For some students, it’s just another part of campus life. For others, it feels a little louder than that. Even if you’re usually okay being single, there are moments when you pause and wonder if you’re missing something: if love is happening everywhere but near you.
That feeling doesn’t mean you’re behind. It means that you’re human.
There’s a quiet idea that being single in college is something to get through, like a phase you’re supposed to grow out of. Being single isn’t a gap in your life, it isn’t a filler, it isn’t the “before” story.
College is already a season of becoming.
You’re figuring out what you believe, what you’re passionate about, what kind of friendships feel safe, and what red flags you’ll never ignore again.
That process takes emotional energy, clarity, and space. Sometimes, being single gives you exactly that.
Growth doesn’t only show up in couple photos or anniversary captions. It can look like turning down something that doesn’t feel right. It can look like spending a quiet night with friends who feel like home.
It can look like choosing yourself without apology.
“I’m prioritizing my friends, my peace, and the lifelong commitment I have to myself. Romance is cute, but I’ll choose to love myself more every time,” said Isioma Nwansoh, a senior at Howard University.
Her perspective isn’t about rejecting love: it’s about being intentional with where you place it.
It acknowledges that the relationship you build with yourself shapes every other connection you’ll have. The way you speak to yourself, the standards you set, the boundaries you hold: those matter long before someone brings you flowers.
While not being in a romantic relationship can make loneliness feel louder, being in one doesn’t automatically quiet it. What creates stability is knowing who you are and what you value.
If being single sometimes feels heavy, let it be a signal and not judgment.

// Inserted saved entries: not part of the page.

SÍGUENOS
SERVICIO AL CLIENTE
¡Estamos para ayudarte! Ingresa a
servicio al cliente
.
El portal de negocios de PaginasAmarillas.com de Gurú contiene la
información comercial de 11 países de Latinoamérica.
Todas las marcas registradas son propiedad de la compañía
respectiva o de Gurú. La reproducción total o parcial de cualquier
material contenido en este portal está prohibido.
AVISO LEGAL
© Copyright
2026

It may simply be revealing a desire for a deeper connection, romantic or platonic. Maybe it’s reminding you to nurture the friendships that consistently show up.
Maybe it’s an invitation to spend the evening doing something that genuinely restores you.
You’re not late. You’re not lacking. You’re living in a chapter that’s shaping you in ways you’ll appreciate later.
That chapter deserves just as much celebration as any love story.